Segment Open

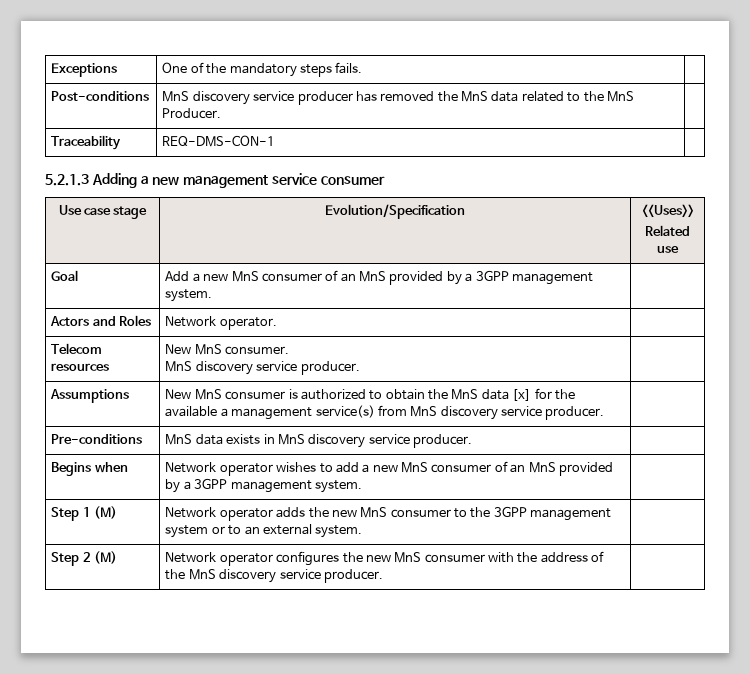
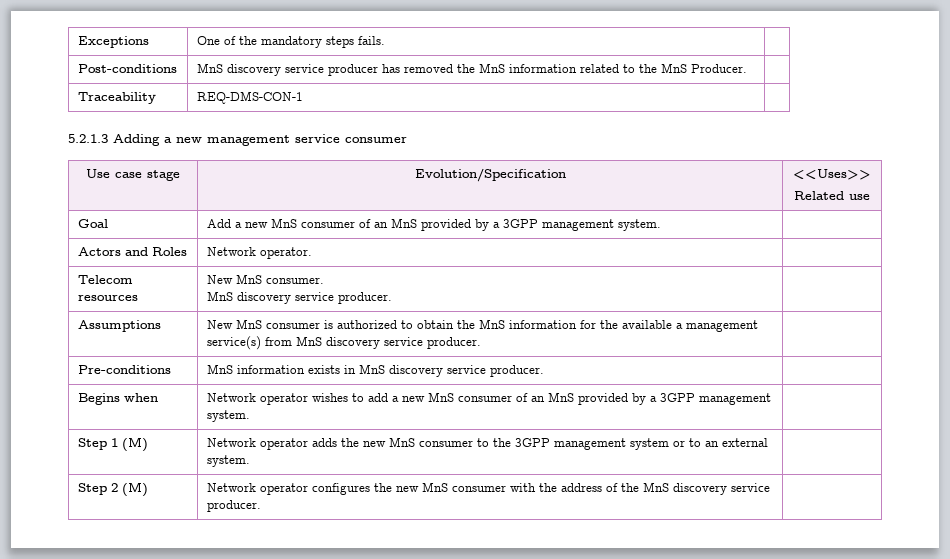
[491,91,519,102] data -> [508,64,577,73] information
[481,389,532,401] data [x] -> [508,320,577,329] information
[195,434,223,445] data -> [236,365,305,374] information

Segment Closed
Segment Open

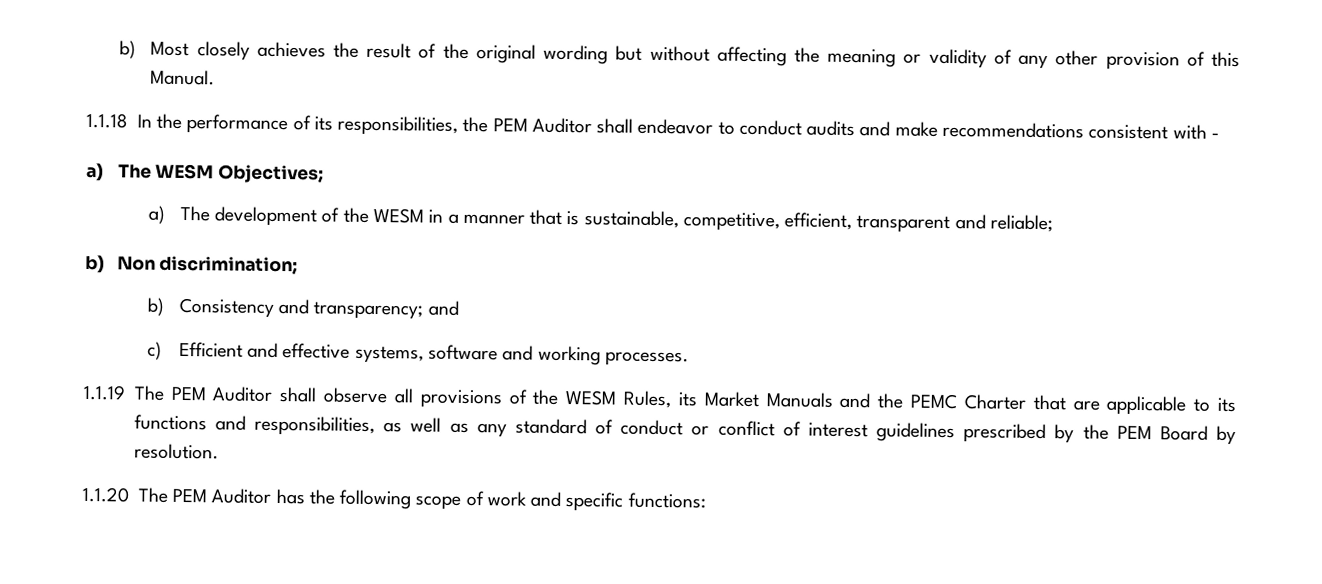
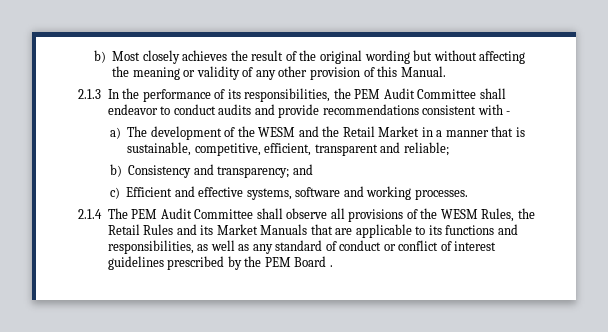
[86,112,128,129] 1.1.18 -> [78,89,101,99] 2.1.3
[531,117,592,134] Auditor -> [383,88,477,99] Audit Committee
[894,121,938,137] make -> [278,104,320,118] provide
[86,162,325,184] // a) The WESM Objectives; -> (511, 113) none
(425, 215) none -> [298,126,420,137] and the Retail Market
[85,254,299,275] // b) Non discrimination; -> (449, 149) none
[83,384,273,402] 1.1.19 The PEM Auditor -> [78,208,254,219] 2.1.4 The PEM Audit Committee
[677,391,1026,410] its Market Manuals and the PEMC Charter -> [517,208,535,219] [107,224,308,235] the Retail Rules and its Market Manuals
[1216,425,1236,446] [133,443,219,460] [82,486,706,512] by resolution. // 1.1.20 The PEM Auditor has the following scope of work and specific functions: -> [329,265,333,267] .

Segment Closed

■ GOAL OF THE EXERCISE ■
For every line in the entries above that contains "data", add one to a count, and give that number by itself.

■ SOLUTION TO THE EXERCISE ■
3